A GDMS assay was conducted on the thermally treated Miller HLV graphite by Evans Analytical at their facilities in Liverpool, NY. Ultra-trace amounts of six elemental contaminants were detected: boron 100 parts per billion ("ppb"), sodium 400 ppb, copper 100 ppb, zinc 80 ppb, iron 90 ppb, and silicon 1700 ppb. Statistical analysis of the GDMS results obtained from caustic bake upgrading of the Miller HLV graphite concentrate (see press release dated November 18th, 2014) had led to the development of a working hypothesis that the contaminants identified were associated with the hydrothermal matrix, rather than with the crystalline graphite itself. Under the simplifying assumption that the silicon content was a surrogate measure of the primarily silica-based hydrothermal matrix, correlational analysis of 10 measured contaminants with silicon yielded Pearson correlation coefficients ranging between 0.94 and 1.00. Linear regression of the same data yielded very small y-intercepts. The results reported here provide strong support for the hypothesis, as silicon levels in the flotation concentrate were reduced 99.94% by thermal treatment, which is associated with the removal of all but ultra-trace residual amounts of a small number of contaminants. Executive Chairman and CEO Mr. R. Bruce Duncan stated, "We are extremely pleased to learn that an existing graphite upgrading method, which is already in use to treat synthetic graphite being supplied to the nuclear industry, can be used to upgrade the Miller HLV graphite concentrate to such an extremely pure form. Despite the success of this thermal treatment trial, these results are themselves preliminary, and further optimization of the process will proceed as soon as possible. We have already begun the process of submitting this upgraded material for further testing by the nuclear industry.

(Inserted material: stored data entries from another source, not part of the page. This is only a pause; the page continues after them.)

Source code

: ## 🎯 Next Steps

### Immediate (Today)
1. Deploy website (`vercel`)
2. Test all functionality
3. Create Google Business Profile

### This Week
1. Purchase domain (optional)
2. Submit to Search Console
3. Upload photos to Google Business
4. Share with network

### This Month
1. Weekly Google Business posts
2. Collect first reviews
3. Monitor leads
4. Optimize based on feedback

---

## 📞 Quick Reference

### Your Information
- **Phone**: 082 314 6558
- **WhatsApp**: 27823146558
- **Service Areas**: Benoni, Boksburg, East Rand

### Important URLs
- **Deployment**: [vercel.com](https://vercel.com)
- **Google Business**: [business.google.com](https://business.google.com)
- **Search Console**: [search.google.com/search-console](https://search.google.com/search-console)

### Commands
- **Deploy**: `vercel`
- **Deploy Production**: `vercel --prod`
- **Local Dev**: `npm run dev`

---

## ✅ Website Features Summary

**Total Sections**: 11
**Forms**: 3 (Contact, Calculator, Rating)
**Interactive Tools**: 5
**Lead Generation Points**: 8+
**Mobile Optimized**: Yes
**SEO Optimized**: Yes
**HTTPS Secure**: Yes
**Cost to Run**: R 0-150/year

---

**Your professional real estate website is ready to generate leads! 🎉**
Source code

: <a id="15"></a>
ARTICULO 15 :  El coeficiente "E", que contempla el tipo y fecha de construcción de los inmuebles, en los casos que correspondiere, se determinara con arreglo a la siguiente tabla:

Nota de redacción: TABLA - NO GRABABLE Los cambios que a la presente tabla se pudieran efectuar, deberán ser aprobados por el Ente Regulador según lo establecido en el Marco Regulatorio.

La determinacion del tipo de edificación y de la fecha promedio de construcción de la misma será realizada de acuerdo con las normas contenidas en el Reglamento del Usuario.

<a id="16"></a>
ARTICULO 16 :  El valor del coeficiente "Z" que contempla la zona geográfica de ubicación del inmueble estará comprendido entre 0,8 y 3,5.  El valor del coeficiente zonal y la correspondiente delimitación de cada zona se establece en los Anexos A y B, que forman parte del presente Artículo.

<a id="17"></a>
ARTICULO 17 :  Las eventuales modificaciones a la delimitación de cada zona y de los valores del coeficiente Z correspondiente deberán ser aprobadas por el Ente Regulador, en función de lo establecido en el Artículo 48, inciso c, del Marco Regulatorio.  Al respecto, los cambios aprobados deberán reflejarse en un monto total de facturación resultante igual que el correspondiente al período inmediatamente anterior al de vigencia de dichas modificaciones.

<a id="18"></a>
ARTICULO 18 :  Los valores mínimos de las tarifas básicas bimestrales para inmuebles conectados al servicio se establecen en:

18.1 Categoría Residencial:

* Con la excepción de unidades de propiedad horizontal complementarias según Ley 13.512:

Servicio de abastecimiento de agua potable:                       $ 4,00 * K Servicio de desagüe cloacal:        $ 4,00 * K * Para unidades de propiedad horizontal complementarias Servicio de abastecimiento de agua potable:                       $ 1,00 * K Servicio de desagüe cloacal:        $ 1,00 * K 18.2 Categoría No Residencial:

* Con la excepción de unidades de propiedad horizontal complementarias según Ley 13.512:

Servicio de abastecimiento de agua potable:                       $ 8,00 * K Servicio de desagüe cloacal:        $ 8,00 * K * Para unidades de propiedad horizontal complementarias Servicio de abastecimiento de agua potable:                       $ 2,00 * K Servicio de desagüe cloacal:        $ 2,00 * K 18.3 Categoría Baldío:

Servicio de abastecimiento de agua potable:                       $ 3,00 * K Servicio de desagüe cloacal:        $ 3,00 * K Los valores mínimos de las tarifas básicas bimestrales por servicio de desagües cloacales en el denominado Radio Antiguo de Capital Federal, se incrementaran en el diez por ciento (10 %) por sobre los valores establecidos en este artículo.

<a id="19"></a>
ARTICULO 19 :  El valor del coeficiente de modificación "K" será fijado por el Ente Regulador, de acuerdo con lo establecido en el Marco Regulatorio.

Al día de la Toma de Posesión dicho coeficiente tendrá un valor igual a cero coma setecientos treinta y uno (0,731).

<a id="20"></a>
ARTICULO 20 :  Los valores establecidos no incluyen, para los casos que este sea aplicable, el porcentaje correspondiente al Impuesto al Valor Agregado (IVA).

As we reported on October 3rd, 2014, the pilot plant flotation concentrate was not only found to exceed 99% C(t) overall purity, but also met the nuclear graphite purity criteria. With these new results in hand, demonstrating proof of concept for the direct upgrading of our Miller HLV graphite concentrate to approximately 6N purity, we have already entered into advanced discussions with potential end-users. Our intent is to obtain indicative pricing for both the flotation concentrate and the thermally upgraded material, which can then be included in our Preliminary Economic Assessment (PEA) for the Miller Project. Additionally, not only has Canada Carbon reached the highest purity known to us in the natural graphite industry, but we accomplished this utilizing a one-step method which preserves the graphite's natural crystal structure. Due to these exceptional purity results for Canada Carbon's thermally treated Miller graphite, we anticipate attracting pricing which fully reflects its rare qualities." Qualified PersonDr. Charbonneau, Ph.D., P. Geo #290 (an Associate of Inlandsis Consultants s.e.n.c.) is an Independent Qualified Person under National Instrument 43-101, and has reviewed and approved the technical information provided in this news release.